Podcast Transcript

The BPO podcast: How Indonesia scaled to 432 deployed (transcript)

8 min readMediaApril 21, 2026

Episode 1 of The BPO podcast, a transcript-format deep dive into how Zipang scaled 432 Indonesian professionals for a 100+ hypermarket retail AI program in France — covering the accuracy curve, the team composition across Jakarta, Bandung, and Yogyakarta, the gate 3 quiz on 200 retail frames, and the operational lessons that made the program repeatable. The transcript below preserves the [HOST] and [GUEST] tags, includes talking points at the start of each section, and surfaces the key quotes that are most often cited. Listen length is 8 minutes; reading length is approximately 12 minutes.

Baca dalam Bahasa Indonesia

Key stats

432

Indonesian professionals deployed

[Zipang Research]

208

In active production at any time

[Zipang Research]

3.4M

Production tasks per month

[Zipang Research]

90%+

Sustained accuracy (rolling 12-week)

[Zipang Research]

Jakarta, Bandung, Yogyakarta

Cohort cities

[Zipang Research]

France retail AI

Program reference (case study)

[Zipang Research]

What is …?

What is the 432-deployed Indonesia retail AI program?

A multi-year Zipang program annotating shelf-edge, planogram, and product-recognition video frames for a French retail group operating 100+ hypermarkets. The program deployed 432 trained professionals, sustained 208 in active production, processed 3.4M tasks per month, and held 90%+ sustained accuracy on the rolling 12-week average. The cohort is the largest single-country deployment Zipang has operated and is the reference benchmark for the company's Indonesia BPO production model.

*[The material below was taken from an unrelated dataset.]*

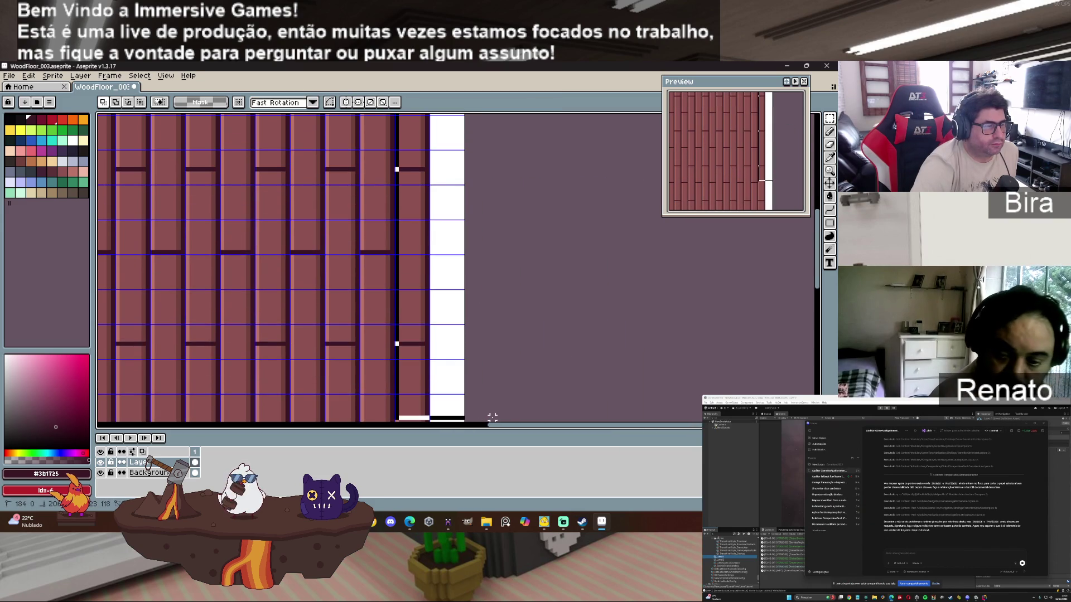
pyautogui.scroll(2, 565, 393)
pyautogui.scroll(-3, 565, 393)
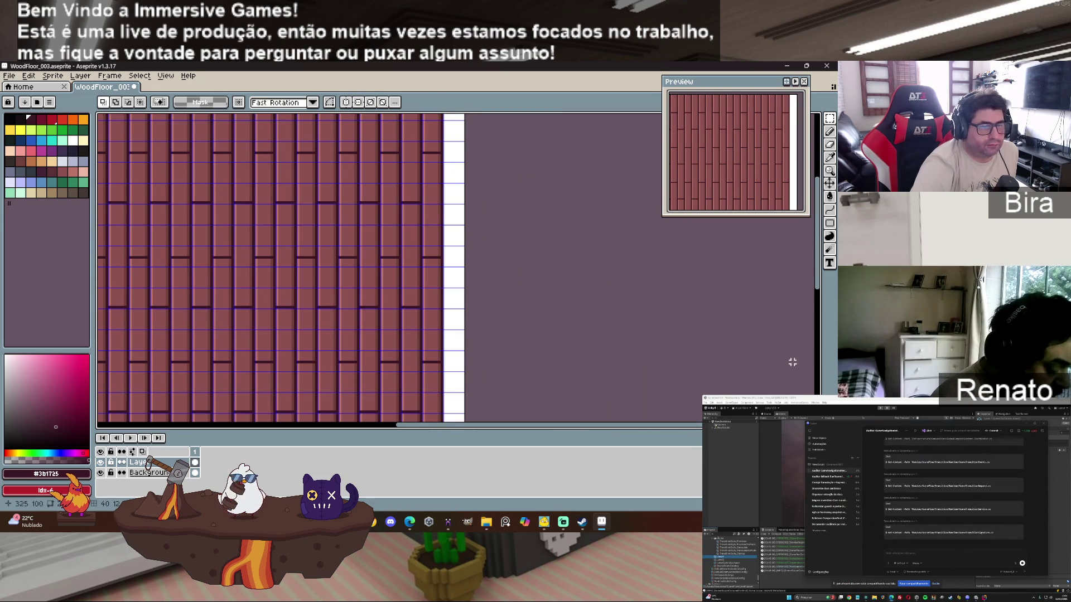
pyautogui.press('ctrl+shift+d')
pyautogui.press('ctrl+y')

Cold open: why this episode exists

[HOST] Welcome to The BPO podcast — the show where we go deep on how Indonesian remote teams actually run, week to week, on real production programs. I'm your host, and joining me is Yoseph Gratika, founder of Zipang, the Indonesia-based BPO operator that has run 432 deployed professionals on a single France retail AI program. Today we're unpacking how that program scaled, what the 432 number actually means, and the operational decisions that made it repeatable.

[GUEST] Thanks for having me. The 432 number is the most-cited figure from our work, and I want to spend the first half of this episode breaking it apart — what the funnel looked like, what the cohort looked like at week 12 versus month 24, and what the contract actually says. The second half will be about what we'd do differently if we started the program today in 2026.

Talking point: 432 is the deployed number, 208 is the production number

[HOST] Let's start with the headline number. 432 deployed — what does "deployed" mean here?

[GUEST] Deployed means hired, onboarded, and active on the program. 208 is the number in active production on any given week. The gap is real, and it's not a sign of churn. It reflects that we deliberately run a larger trained cohort than the live workload needs, so that we have rotation capacity for shift coverage, paid leave, and the 30-day replacement guarantee. The 432 figure is the cohort; the 208 figure is the live production line. Both numbers are real; they measure different things.

[HOST] So when a buyer asks "how many people do you have on the program," the honest answer is both — 432 trained, 208 active.

[GUEST] Exactly. And the 208 figure scales with workload. When the client's volume grew from 2.4M tasks/month to 3.4M tasks/month, we ramped the active production number to 220, not the 432. The 432 is the ceiling the program can scale to in 60 days without re-recruiting.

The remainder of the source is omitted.